当我尝试训练一个 batch_size 大于 1 的代理时,它给了我一个例外。我的问题在哪里?
lr = 1e-3
window_length = 1
emb_size = 10
look_back = 6
# "Expert" (regular dqn) model architecture
inp = Input(shape=(look_back,))
emb = Embedding(input_dim=env.action_space.n+1, output_dim = emb_size)(inp)
rnn = Bidirectional(LSTM(5))(emb)
out = Dense(env.action_space.n, activation='softmax')(rnn)
expert_model = Model(inputs = inp, outputs = out)
expert_model.compile(loss='categorical_crossentropy', optimizer= Adam(lr))
print(expert_model.summary())
# memory
memory = PrioritizedMemory(limit=1000000, window_length=window_length)
# policy
policy = BoltzmannQPolicy()
# agent
dqn = DQNAgent(model=expert_model, nb_actions=env.action_space.n, policy=policy, memory=memory,
enable_double_dqn=False, enable_dueling_network=False, gamma=.9, batch_size = 100, #Here
target_model_update=1e-2, processor = RecoProcessor())

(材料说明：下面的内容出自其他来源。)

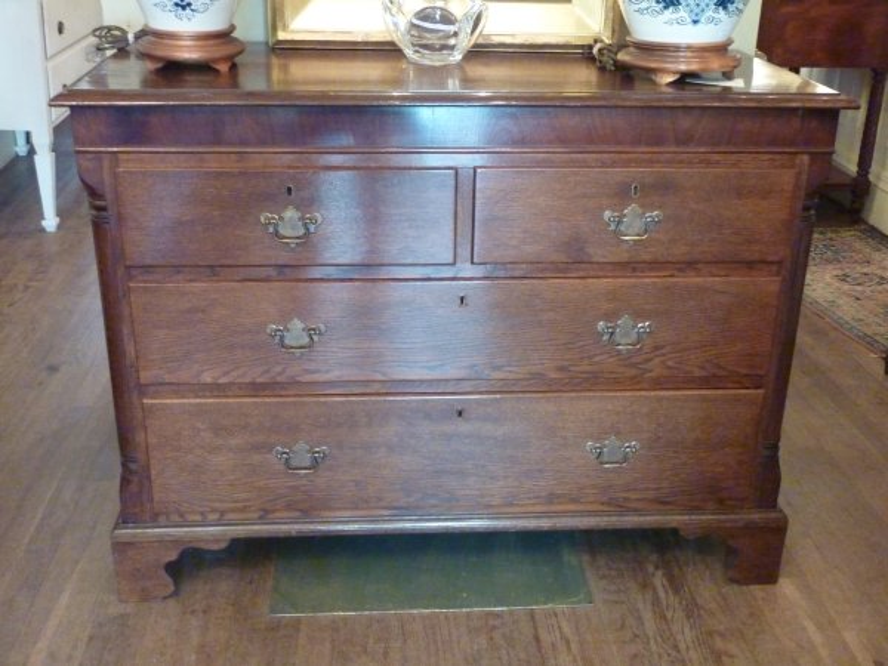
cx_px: 444
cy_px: 333
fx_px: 1026
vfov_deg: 36.0
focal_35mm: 40
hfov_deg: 46.8
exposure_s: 1/13
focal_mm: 6.5
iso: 800
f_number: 3.6
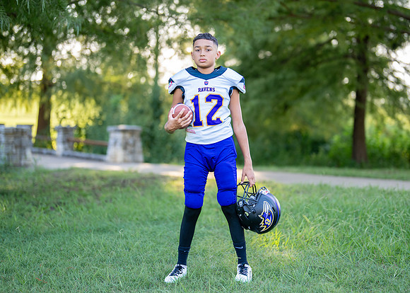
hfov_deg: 30.9
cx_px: 222
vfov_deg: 22.3
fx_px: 741
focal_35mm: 64
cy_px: 129
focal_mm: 50
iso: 160
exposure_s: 1/1000
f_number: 1.2
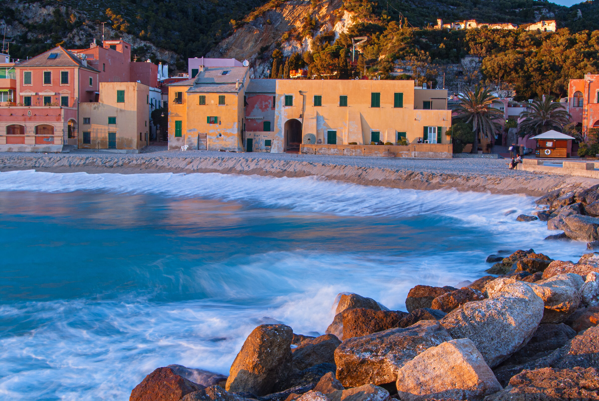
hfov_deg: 46.3
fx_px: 700
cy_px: 200
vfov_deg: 32.0
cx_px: 300
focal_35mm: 42
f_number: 22
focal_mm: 28
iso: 100
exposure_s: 1.3
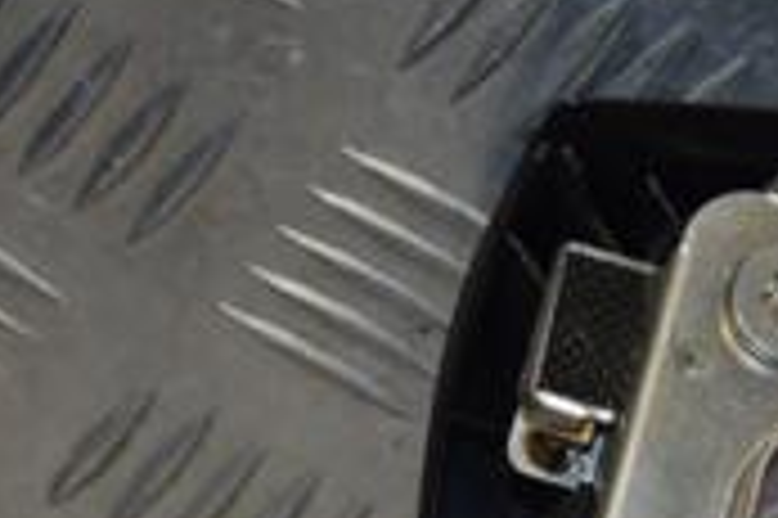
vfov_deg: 5.2
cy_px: 838
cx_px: 1007
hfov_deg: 7.8
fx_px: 5613
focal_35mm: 260
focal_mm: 50
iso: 800
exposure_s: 1/200
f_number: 8
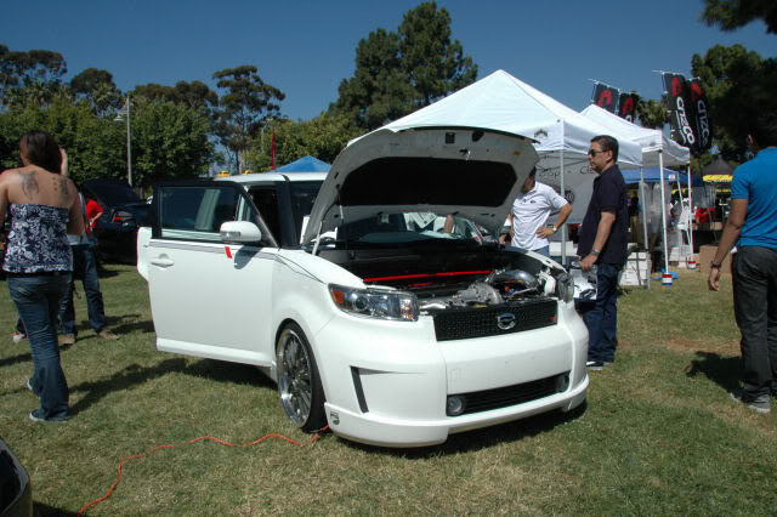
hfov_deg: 67.4
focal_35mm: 27
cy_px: 258
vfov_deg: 47.9
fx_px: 582
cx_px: 388
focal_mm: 18
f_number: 14
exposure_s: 1/250
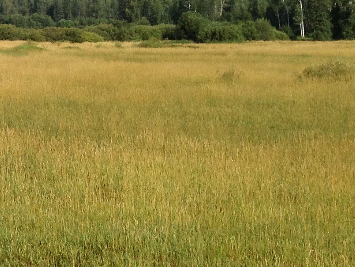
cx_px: -272
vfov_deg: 11.4
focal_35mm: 127
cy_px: -70
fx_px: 1302
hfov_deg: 13.9
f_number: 2.4
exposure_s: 1/1783
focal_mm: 4.28
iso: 64
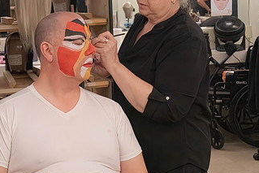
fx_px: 720
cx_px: 78
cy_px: 48
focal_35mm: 100
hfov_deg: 20.3
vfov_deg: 13.7
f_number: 11
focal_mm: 55
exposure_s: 1/500
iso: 16000
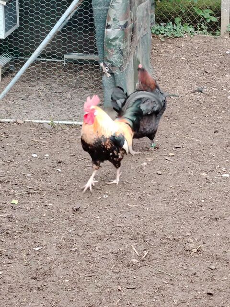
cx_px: 115
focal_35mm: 85
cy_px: 154
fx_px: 753
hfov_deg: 17.4
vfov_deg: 23.0
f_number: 1.75
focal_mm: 5.25
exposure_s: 1/120
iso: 291
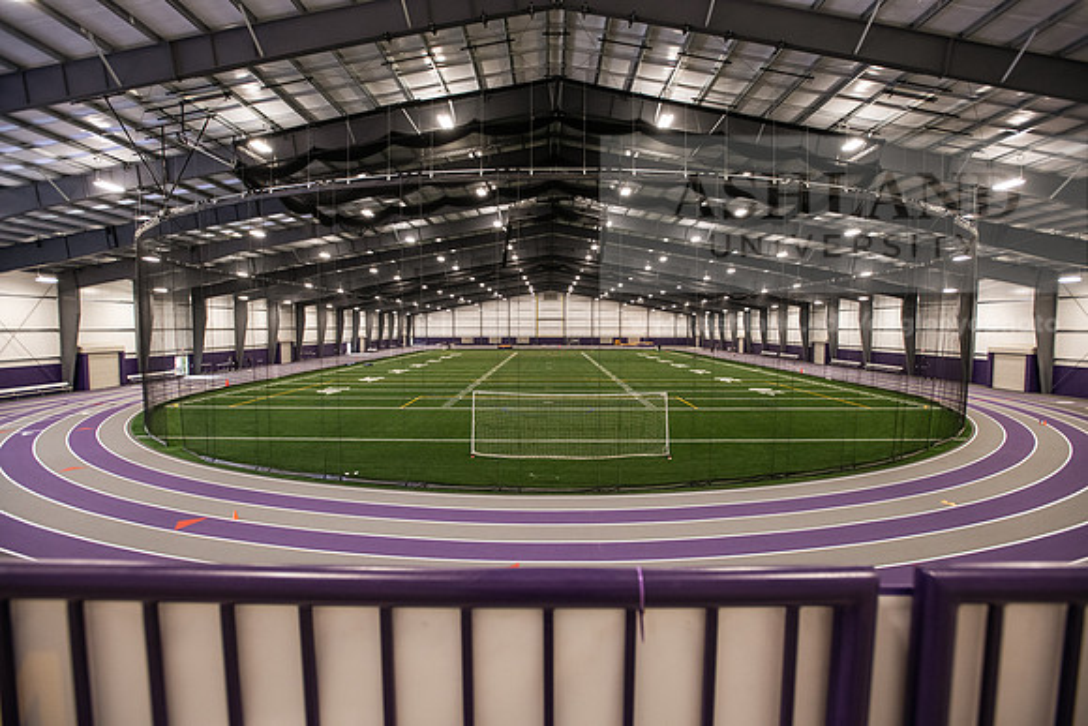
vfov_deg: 70.5
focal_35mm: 17
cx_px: 544
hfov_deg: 93.3
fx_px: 514
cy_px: 363
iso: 1600
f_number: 4
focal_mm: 17
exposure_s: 1/160
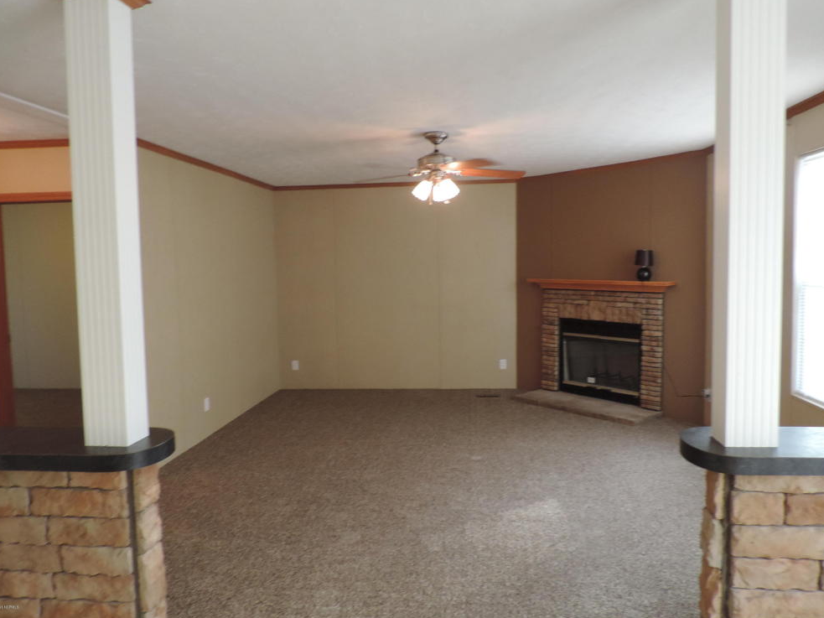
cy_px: 305
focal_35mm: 25
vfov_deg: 54.9
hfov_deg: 69.4
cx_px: 420
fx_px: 595
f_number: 3
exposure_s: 1/30
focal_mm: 4.3
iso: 360
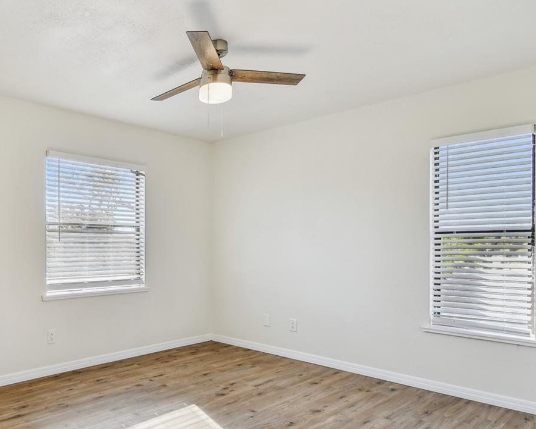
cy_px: 239
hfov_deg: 62.3
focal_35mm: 25
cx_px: 106
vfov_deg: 56.7
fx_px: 397
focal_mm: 10
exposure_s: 1/125
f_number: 7.1
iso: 100
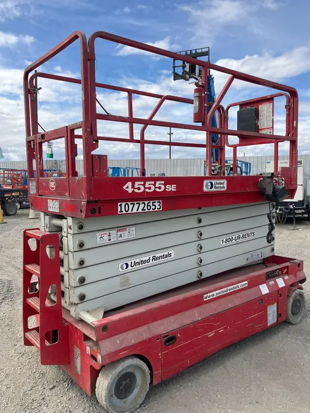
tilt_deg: -0.1
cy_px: 206
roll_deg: -0.9
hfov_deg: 49.8
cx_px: 155
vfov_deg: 63.4
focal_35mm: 28
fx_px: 334
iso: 32
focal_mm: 3.99
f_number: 1.8
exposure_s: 1/1869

我直接从 keras-rl 的代码打印一些值,它给了我这个输出:
State[array([0., 0., 0., 0., 0., 0.])]
Batch: [[[0. 0. 0. 0. 0. 0.]]]
但也有这个例外:
ValueError: Error when checking input: expected input_1 to have 2 dimensions, but got array with shape (1, 1, 6)
我可以把处理器类的代码放上来,我认为这就是关键,但首先我要确保这里没有任何问题。